Zahara Abdallah – Notre objectif principal c’est combattre les cancers féminins et lever le tabou. Nos missions sont de sensibiliser et informer sur la maladie et puis faire de la prévention. Nous faisons également des plaidoyers auprès des autorités et des partenaires pour un cadre stratégique aux Comores sur lequel notre association pourrait s’appuyer pour réussir sa mission en tant qu’ONG. Ensuite, il est de notre devoir d’accompagner éventuellement des femmes malades, à leur demande, dans leurs démarches administratives pour l’évacuation sanitaire. Enfin, nous allons créer et renforcer le partenariat avec les personnes concourant aux mêmes objectifs. Nous apportons aussi un soutien psychologique aux femmes atteintes par la maladie quand les moyens le permettent.
Masiwa – Quelles sont les actions que l’ACCF a réalisées depuis sa création jusqu’ aujourd’hui ?
Zahara Abdallah – Avec l’appui de nos partenaires donateurs et sponsors, environ 460 femmes ont été dépistées lors des deux dernières années par une large mobilisation contre les cancers du sein. Deux cents femmes ont fait leur frottis. Des femmes témoignent sur leur cancer alors que jusqu’ ici c’était tabou. Il y a eu plusieurs interventions à la radio, à la télévision sur les cancers gynécologiques.

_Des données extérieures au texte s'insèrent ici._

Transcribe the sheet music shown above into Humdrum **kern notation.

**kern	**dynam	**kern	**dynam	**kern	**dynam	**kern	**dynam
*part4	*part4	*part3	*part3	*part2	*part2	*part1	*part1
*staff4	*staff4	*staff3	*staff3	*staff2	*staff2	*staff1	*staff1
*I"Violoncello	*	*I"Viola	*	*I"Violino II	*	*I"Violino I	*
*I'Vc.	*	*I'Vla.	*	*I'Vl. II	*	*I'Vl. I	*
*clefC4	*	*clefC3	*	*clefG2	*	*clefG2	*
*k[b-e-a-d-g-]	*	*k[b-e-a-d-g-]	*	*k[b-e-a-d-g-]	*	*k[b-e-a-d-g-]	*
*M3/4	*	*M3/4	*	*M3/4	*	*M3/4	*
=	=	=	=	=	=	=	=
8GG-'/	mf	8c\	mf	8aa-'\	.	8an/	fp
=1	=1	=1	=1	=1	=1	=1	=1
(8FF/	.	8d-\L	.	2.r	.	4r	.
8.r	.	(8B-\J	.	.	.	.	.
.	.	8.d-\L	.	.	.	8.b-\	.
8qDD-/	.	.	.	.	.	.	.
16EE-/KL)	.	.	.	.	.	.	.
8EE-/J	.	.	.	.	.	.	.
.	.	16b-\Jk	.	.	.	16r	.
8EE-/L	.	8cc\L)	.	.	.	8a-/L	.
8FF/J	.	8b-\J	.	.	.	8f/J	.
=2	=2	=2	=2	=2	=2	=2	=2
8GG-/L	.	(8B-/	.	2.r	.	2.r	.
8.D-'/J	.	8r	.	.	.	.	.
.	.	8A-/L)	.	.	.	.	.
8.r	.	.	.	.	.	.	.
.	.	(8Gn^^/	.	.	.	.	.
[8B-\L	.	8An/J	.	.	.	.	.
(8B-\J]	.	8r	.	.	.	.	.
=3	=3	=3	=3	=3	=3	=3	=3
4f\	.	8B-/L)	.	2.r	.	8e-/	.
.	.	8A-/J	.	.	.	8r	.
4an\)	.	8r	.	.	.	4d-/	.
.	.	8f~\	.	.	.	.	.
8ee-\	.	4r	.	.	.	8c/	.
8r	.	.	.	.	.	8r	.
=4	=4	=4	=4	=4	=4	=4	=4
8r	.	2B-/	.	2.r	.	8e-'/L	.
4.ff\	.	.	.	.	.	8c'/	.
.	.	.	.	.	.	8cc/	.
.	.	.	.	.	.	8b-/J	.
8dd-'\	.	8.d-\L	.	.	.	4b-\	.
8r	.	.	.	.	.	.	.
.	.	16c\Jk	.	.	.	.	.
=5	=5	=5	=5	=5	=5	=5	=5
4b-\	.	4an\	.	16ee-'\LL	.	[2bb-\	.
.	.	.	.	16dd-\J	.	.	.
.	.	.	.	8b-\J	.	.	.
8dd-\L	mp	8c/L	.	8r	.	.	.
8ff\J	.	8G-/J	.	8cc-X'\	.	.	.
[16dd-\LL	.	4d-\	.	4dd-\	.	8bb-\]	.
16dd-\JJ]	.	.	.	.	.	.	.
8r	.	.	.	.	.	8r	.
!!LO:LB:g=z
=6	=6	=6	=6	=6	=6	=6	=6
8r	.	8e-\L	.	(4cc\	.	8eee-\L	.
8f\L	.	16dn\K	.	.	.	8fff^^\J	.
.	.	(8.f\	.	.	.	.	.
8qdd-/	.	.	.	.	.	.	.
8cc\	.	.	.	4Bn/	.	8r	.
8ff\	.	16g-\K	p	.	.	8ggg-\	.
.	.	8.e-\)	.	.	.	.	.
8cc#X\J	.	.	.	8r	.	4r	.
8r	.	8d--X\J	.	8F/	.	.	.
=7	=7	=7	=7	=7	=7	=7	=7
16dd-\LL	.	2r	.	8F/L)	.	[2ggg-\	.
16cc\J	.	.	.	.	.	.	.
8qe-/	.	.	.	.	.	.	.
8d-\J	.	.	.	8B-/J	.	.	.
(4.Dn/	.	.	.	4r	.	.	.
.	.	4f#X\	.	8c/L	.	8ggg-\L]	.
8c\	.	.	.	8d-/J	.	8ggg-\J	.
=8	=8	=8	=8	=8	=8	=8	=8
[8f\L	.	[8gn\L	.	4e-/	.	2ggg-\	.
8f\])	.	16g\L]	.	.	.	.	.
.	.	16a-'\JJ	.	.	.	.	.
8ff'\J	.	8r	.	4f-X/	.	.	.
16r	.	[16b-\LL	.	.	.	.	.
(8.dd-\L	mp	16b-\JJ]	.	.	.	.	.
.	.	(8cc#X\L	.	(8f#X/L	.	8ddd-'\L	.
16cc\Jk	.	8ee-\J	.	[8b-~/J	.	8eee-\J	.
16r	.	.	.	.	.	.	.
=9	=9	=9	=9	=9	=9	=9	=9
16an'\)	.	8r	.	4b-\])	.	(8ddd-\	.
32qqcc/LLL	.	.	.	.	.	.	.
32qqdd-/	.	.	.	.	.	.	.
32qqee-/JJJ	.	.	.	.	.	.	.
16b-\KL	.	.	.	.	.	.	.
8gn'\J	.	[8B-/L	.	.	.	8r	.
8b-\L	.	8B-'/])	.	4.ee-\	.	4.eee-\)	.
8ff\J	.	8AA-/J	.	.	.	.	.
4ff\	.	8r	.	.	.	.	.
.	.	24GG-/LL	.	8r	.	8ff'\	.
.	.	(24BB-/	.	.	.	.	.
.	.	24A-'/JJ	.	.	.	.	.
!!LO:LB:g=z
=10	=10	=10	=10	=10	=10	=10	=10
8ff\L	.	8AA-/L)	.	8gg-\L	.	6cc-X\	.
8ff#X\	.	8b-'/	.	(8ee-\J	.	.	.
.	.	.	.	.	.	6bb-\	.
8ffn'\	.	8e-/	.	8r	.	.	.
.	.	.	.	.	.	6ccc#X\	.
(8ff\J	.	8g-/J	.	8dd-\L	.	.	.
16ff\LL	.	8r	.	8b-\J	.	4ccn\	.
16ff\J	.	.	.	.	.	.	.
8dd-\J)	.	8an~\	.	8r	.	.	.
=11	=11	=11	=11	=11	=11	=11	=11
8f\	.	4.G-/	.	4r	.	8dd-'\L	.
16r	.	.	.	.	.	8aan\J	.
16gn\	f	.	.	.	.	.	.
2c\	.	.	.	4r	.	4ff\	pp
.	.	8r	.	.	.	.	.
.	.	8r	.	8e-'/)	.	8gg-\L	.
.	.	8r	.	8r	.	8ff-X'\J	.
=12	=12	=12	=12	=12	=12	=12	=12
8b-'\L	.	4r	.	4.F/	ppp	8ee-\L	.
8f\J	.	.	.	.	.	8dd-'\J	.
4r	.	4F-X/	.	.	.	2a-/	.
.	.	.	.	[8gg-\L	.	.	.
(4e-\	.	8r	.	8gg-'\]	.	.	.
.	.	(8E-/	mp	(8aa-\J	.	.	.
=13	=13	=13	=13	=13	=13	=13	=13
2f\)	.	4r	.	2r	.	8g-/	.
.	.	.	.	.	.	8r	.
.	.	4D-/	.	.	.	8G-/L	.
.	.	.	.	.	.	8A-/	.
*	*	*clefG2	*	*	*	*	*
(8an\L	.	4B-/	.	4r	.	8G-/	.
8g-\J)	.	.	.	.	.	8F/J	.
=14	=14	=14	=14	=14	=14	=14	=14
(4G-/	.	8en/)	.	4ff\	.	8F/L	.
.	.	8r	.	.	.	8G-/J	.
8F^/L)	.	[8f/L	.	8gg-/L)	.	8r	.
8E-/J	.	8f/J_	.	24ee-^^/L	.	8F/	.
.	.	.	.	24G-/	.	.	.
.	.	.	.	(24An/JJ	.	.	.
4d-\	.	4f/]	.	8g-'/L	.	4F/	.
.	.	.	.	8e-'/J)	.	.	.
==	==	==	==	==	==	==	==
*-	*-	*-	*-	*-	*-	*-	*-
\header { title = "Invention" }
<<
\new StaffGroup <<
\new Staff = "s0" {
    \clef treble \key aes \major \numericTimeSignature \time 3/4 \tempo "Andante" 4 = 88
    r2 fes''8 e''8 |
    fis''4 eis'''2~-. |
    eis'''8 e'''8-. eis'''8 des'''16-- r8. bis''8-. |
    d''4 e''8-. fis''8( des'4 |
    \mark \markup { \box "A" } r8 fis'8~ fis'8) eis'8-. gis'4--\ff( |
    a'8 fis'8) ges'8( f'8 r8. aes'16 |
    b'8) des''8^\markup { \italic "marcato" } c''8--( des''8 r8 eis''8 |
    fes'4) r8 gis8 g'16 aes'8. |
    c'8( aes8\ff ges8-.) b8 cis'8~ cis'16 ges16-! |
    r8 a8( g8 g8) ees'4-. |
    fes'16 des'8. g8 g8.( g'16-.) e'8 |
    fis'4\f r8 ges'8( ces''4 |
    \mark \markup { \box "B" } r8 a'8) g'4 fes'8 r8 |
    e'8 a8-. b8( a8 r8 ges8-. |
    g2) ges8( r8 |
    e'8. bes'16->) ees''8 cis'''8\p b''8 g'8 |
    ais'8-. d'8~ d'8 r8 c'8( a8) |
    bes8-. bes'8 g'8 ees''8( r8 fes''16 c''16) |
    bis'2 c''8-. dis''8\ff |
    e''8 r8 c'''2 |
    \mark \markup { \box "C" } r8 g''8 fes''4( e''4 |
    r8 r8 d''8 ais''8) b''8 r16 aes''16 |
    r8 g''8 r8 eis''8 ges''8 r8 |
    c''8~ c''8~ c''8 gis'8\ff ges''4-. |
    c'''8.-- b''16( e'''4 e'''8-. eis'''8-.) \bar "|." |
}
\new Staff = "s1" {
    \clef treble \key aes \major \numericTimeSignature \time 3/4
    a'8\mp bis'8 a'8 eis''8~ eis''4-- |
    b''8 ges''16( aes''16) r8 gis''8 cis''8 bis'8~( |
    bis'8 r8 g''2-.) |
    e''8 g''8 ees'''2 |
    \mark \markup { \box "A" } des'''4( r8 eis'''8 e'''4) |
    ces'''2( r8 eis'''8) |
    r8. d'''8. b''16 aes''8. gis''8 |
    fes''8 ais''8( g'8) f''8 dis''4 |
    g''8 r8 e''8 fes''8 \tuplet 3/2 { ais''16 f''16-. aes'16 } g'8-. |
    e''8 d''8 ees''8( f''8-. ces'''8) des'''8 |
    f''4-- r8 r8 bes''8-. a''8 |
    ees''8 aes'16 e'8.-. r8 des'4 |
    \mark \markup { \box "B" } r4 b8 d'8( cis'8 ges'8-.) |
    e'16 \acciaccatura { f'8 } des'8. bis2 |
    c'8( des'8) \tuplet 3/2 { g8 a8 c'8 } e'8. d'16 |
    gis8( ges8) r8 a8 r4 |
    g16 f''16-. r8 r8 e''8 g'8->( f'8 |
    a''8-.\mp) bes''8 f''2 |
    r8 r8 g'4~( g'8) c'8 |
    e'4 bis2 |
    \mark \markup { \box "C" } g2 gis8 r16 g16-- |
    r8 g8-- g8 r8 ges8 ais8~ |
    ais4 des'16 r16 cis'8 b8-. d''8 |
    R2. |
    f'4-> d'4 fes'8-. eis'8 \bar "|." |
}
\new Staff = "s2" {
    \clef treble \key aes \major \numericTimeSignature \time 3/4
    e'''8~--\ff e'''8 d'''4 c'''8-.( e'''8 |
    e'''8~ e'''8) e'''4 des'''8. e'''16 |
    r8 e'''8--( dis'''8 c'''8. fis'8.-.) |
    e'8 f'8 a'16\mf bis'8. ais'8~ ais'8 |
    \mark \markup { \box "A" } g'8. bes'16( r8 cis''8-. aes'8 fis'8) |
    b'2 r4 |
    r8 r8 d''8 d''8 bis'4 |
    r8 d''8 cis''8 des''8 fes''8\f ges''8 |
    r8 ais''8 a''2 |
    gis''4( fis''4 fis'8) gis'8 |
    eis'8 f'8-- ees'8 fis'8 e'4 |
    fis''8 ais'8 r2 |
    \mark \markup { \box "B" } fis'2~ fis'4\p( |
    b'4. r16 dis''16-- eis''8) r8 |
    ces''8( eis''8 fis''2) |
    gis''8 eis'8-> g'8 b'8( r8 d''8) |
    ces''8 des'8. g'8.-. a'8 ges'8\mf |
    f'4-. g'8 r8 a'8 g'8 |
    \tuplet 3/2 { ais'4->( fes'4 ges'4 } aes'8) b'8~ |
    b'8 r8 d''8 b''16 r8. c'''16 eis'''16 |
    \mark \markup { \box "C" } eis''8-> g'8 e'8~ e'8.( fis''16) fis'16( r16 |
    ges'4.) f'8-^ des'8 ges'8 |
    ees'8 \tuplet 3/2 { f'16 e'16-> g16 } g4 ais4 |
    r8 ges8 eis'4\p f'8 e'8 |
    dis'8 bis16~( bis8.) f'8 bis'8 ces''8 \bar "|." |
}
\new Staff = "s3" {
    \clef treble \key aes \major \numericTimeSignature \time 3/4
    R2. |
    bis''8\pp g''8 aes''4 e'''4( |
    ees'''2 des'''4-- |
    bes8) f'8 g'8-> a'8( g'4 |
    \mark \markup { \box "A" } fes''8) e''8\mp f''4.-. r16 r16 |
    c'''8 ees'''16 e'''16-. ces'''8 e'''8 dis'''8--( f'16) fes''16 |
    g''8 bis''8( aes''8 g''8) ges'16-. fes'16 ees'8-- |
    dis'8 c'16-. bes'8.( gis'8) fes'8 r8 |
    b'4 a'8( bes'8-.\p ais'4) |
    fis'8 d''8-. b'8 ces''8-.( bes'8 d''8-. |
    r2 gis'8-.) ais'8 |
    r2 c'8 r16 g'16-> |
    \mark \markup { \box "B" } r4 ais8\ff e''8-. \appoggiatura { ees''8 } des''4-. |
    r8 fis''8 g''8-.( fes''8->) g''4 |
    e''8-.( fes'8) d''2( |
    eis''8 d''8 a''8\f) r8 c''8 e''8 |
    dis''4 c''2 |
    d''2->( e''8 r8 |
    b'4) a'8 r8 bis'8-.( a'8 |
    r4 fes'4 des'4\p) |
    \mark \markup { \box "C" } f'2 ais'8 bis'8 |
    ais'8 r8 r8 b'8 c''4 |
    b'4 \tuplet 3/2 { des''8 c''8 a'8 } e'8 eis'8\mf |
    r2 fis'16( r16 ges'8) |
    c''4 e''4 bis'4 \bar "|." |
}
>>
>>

L’ACCF appuie un étudiant comorien sur la réalisation d’une étude sur le « Dépistage et typage des HPV et épidémiologie moléculaire » en collaboration avec l’Université des Comores et la Faculté des Sciences de Rabat.
Masiwa – Quels sont les moyens à votre disposition pour la sensibilisation du cancer de la femme aux Comores ?
Zahara Abdallah – Les moyens dont nous disposons proviennent de nos droits d’adhésion, nos cotisations annuelles et surtout les financements de nos projets par nos partenaires et sponsors (PNUD, OMS, certaines entreprises privées et des dons anonymes).
Masiwa – Quels sont les besoins de l’association actuellement ?
Zahara Abdallah – Nous souhaitons d’abord acquérir un bâtiment et pouvoir installer une unité administrative. Nous aimerions créer un site web et mettre également en place un secrétariat permanent avec dotation de ressources matérielles. Nous avons besoin de mettre en place des antennes de l’ACCF au niveau d’Anjouan, Mohéli et dans la diaspora de France. Le renforcement des capacités des membres de l’ACCF est primordial. Il est nécessaire d’élaborer un projet de mobilisation des ressources auprès des partenaires et donateurs. En attendant l’ouverture d’un centre de dépistage des cancers avec un plateau technique approprié aux Comores, nous devons également élaborer un projet pour mettre en place une unité de dépistage et un plaidoyer pour la réactualisation de la convention bilatérale existante (Maurice et Comores), et pour d’autres conventions au niveau régional (Tanzanie et la Réunion).
Masiwa – Quel message voulez-vous transmettre aux femmes comoriennes ?
Zahara Abdallah – Une femme ne doit pas mourir d’un cancer gynécologique de nos jours. Le dépistage précoce peut sauver des vies parce que savoir c’est pouvoir agir. Une mammographie et un frottis tous les deux ans pour les plus de 50 ans et une consultation gynécologique annuelle à partir de 25 ans. La lutte contre le cancer est un combat souvent long et difficile. Garder le moral signifie que vous avez su affronter la situation nouvelle que vous êtes en train de vivre et ce n’est pas facile de trouver seule le bon équilibre. N’hésitez pas à demander de l’aide.